---------- LISTED ENTRIES ----------
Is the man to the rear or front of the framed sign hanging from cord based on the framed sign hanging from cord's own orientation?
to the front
----------
---------- LISTED ENTRIES ----------
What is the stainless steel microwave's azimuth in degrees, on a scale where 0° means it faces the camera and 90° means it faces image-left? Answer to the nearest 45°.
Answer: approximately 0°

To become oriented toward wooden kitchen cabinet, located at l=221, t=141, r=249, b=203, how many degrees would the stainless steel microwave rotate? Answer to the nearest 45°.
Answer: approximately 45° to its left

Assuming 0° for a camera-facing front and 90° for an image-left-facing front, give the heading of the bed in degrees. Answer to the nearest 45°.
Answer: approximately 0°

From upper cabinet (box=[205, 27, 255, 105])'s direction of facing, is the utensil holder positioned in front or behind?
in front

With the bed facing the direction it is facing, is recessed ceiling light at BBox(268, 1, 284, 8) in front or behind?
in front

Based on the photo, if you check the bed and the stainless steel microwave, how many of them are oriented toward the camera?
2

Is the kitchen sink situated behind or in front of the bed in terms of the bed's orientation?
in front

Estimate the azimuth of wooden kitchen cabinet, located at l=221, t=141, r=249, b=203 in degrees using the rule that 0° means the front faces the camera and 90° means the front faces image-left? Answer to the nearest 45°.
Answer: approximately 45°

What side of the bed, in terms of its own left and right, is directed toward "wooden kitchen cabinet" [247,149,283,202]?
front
----------
Rewrite the lines starting at the line that contains "Is the man to" and ending at the line that contains "to the front", replacing "rear" with "back" and leaving everything else unchanged.

Is the man to the back or front of the framed sign hanging from cord based on the framed sign hanging from cord's own orientation?
to the front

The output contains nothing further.